### YOUR TASK
Decide whether each statement agrees with the passage on thoracic aortic aneurysms below, answering yes or no and quoting the deciding words: (a) Untreated aortic aneurysms tend to grow larger over time; (b) every aortic dissection requires emergency surgery; (c) in aortic dissection, blood enters the space between the intima and the muscular wall of the aorta.

### SOURCE TEXT
☆ ☆ ☆
Description Thoracic Aortic Aneurysms Aortic aneurysms are arterial dilations associated with age, atherosclerosis, and hypertension, as well as some congenital connective tissue disorders. The likelihood of significant sequelae from aortic aneurysm depends on the location, size, and underlying disease state. Left untreated, these aneurysms tend to enlarge over time, increasing the risk of rupture or dissection. Of greatest concern is the tendency for aortic aneurysms to rupture, with severe consequences including death. Another significant adverse occurrence of aortic aneurysm is aortic dissection, in which an intimal tear permits blood to enter the potential space between the intima and the muscular wall of the aorta. Stable dissections may be managed medically; however, dissections that impinge on the true lumen of the aorta or occlude branching vessels are a surgical emergency.
☆ ☆ ☆
### Collected data entries

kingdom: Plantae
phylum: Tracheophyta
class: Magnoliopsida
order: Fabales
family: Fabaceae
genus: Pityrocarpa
☆ ☆ ☆
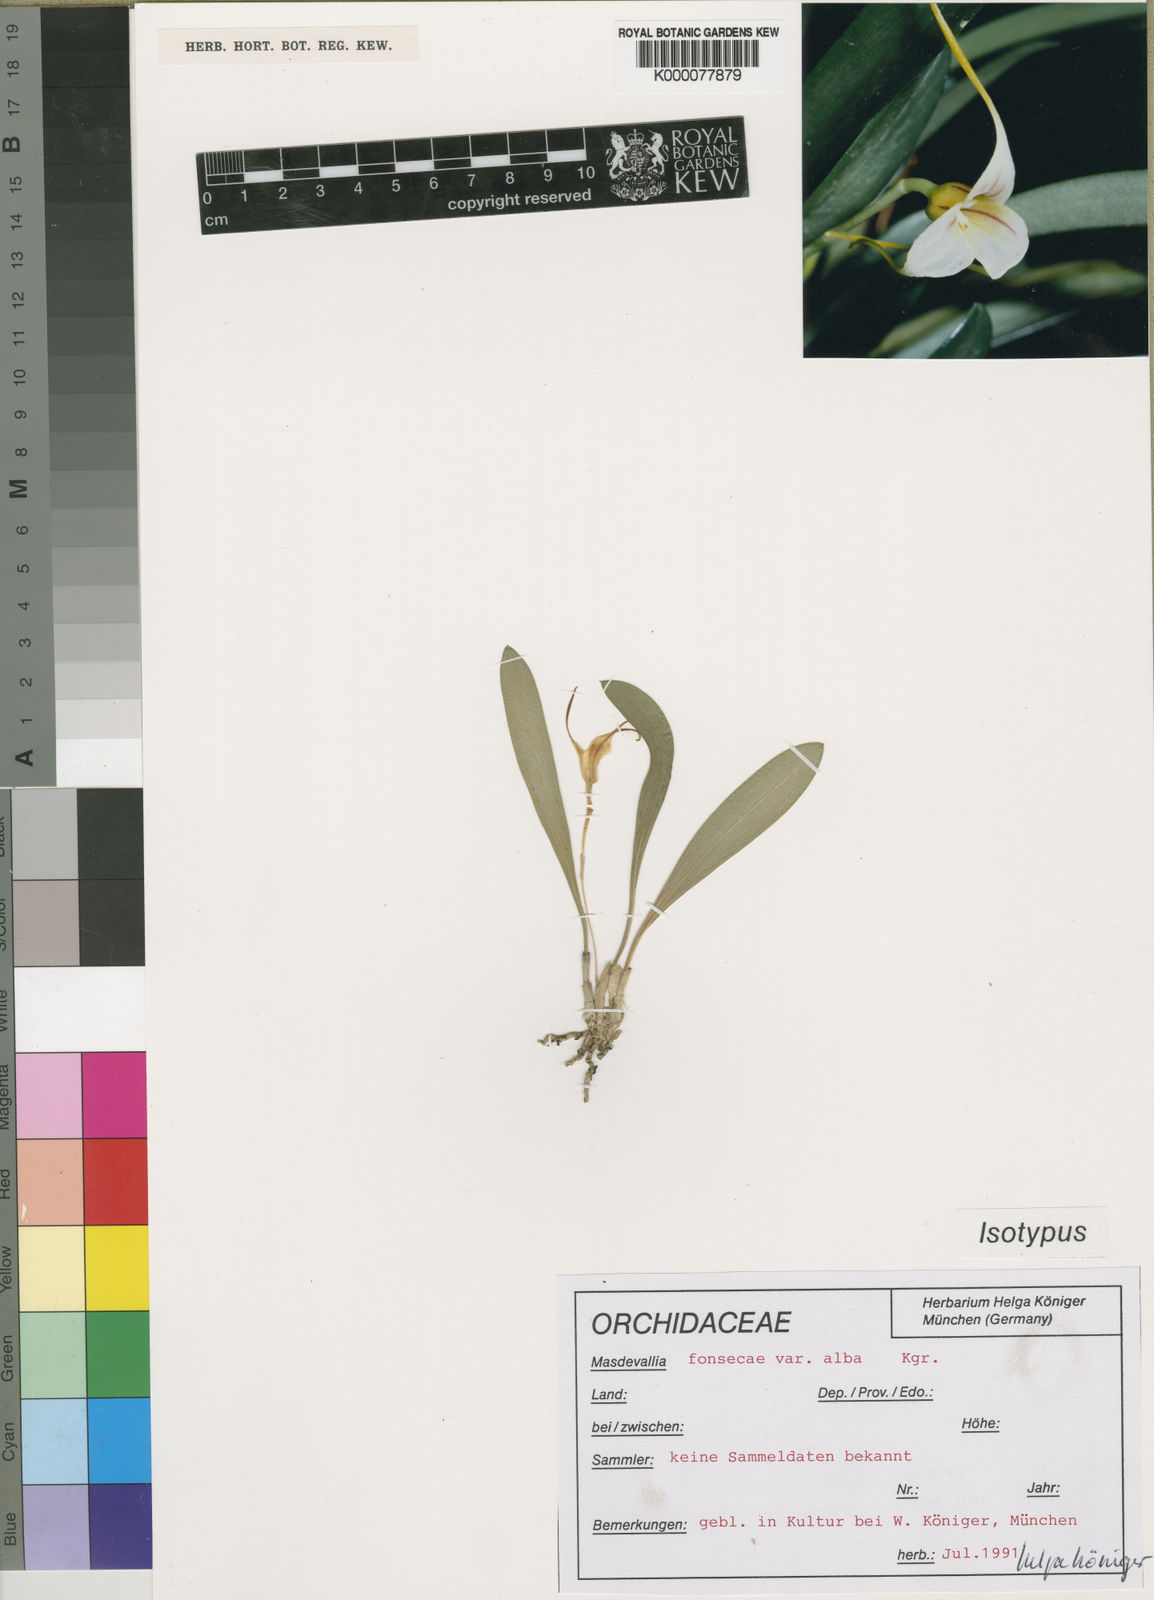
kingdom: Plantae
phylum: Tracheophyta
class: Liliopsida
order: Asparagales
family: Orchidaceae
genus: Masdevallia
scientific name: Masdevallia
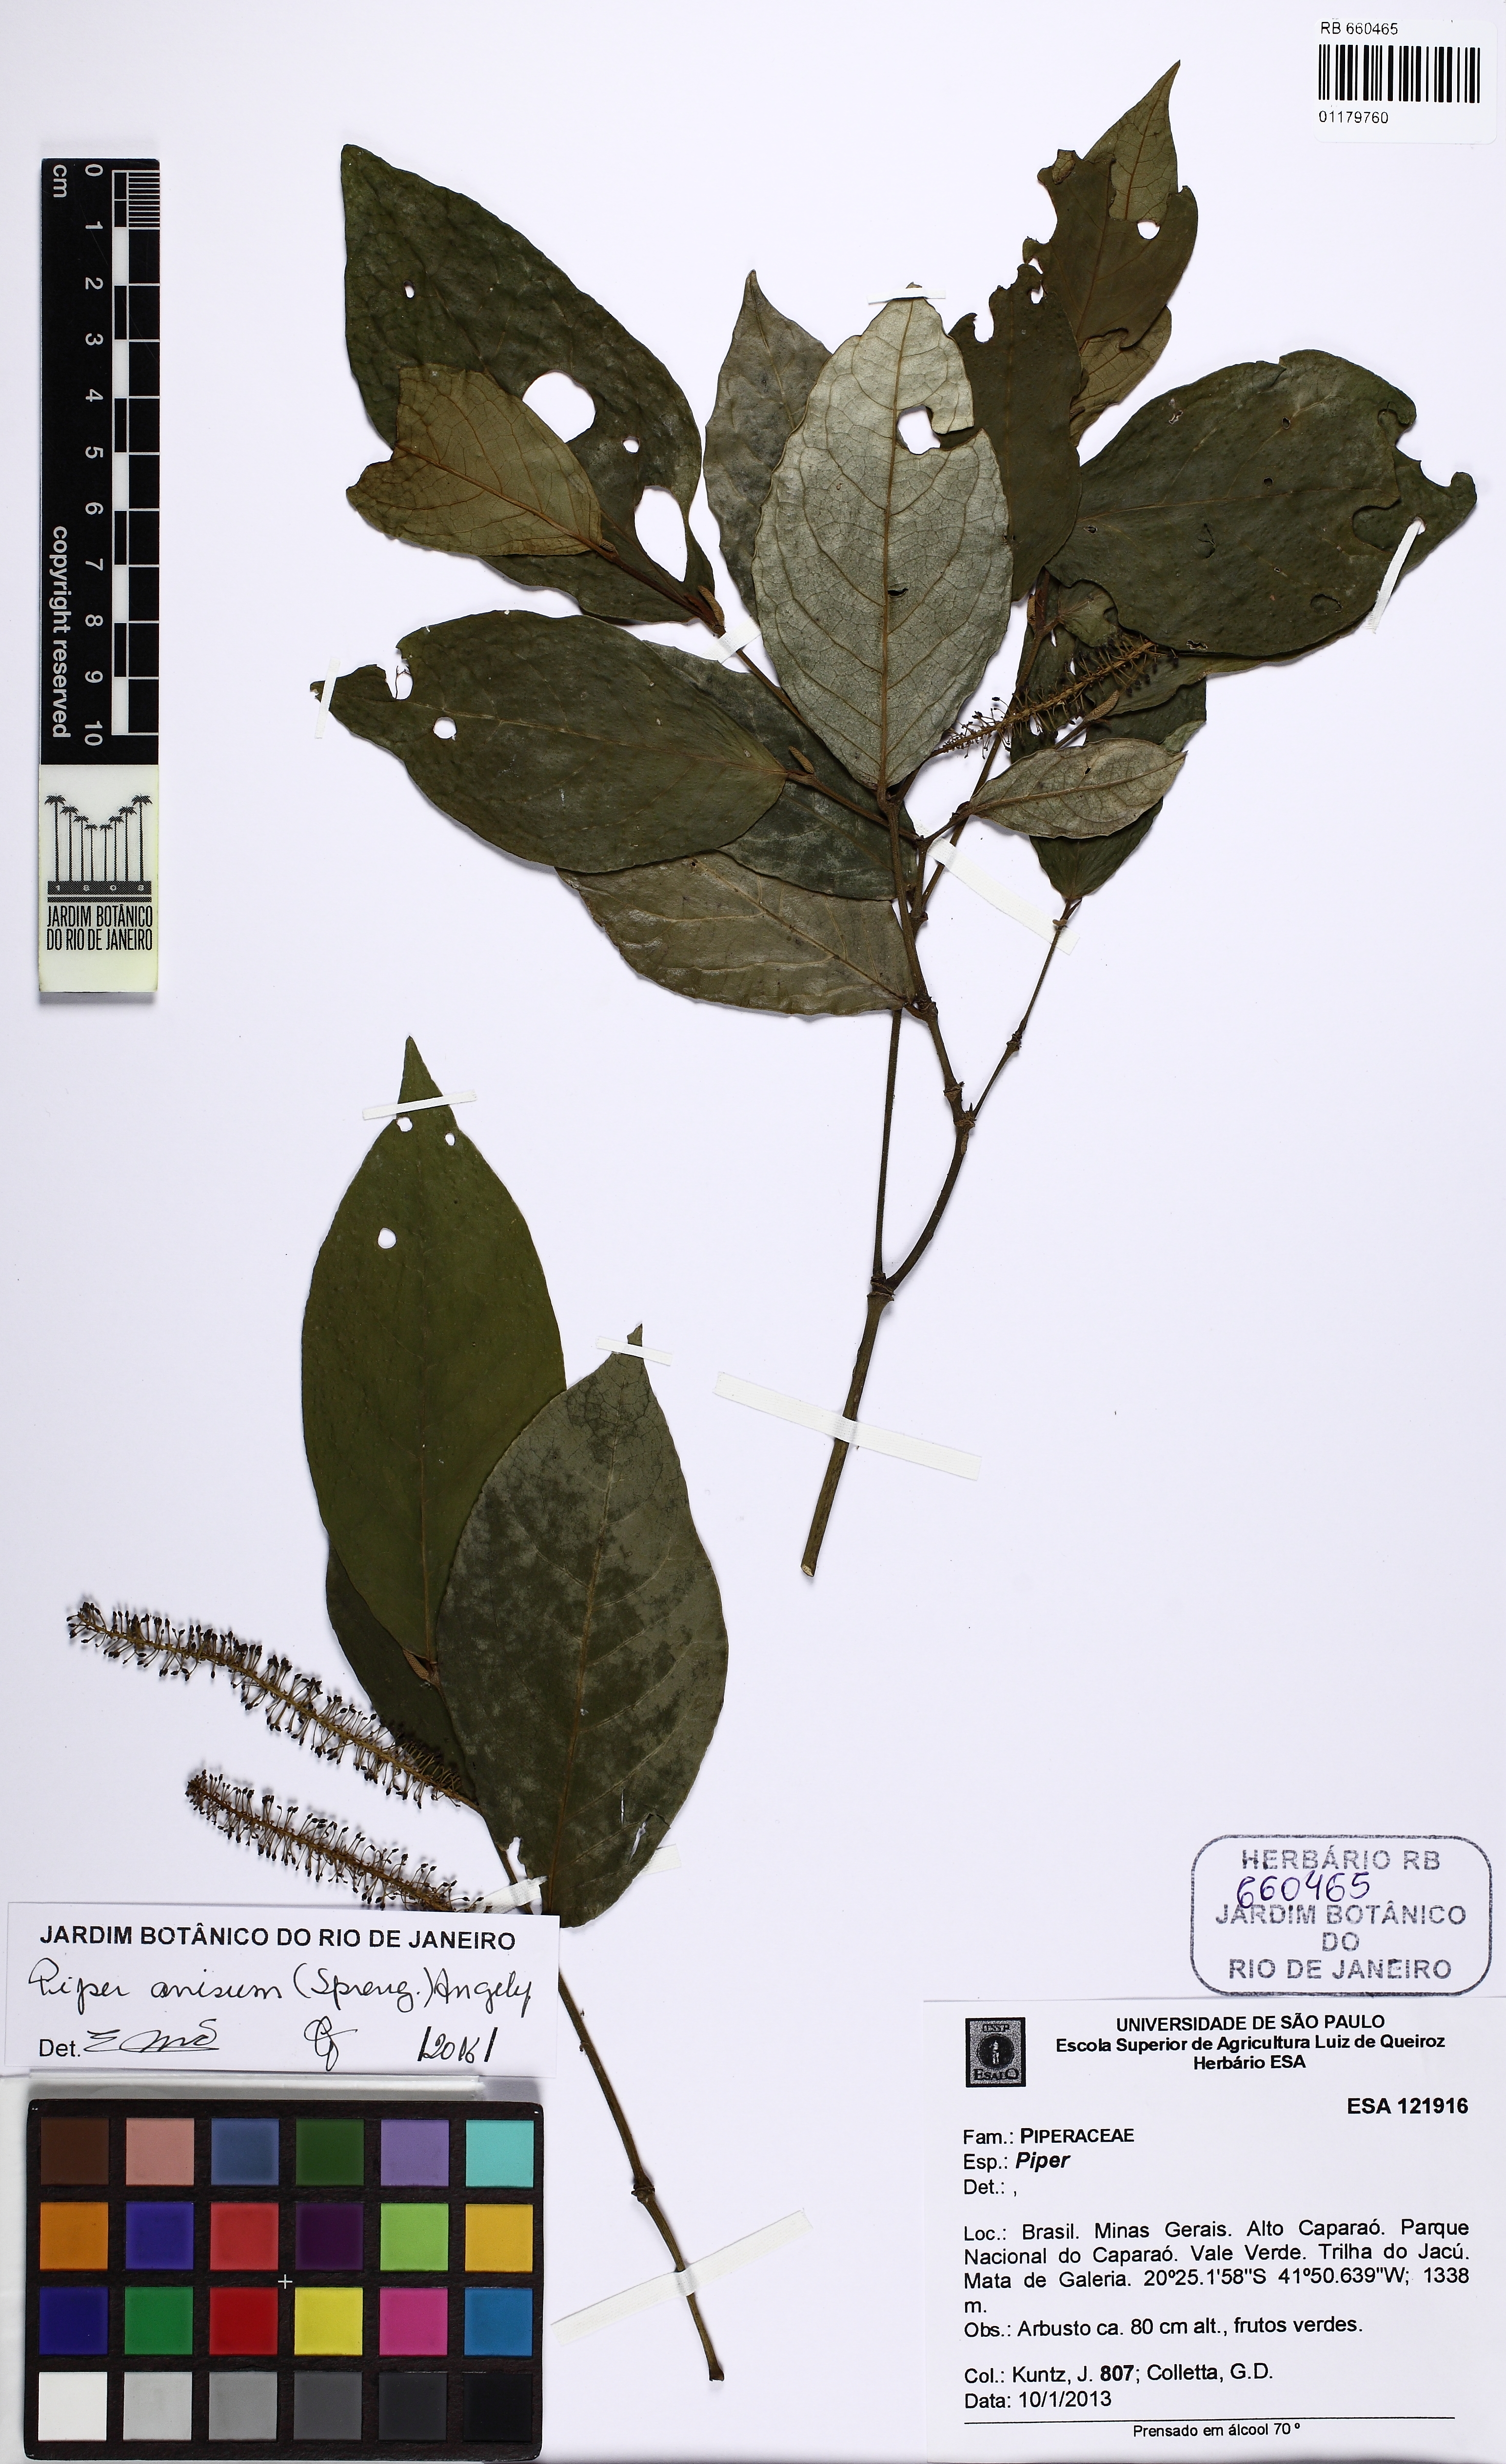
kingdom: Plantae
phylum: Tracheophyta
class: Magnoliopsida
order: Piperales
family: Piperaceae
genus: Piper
☆ ☆ ☆
### EXERCISE ANSWER
(a) Yes: "Left untreated, these aneurysms tend to enlarge over time"
(b) No: "Stable dissections may be managed medically"
(c) Yes: "an intimal tear permits blood to enter the potential space between the intima and the muscular wall of the aorta"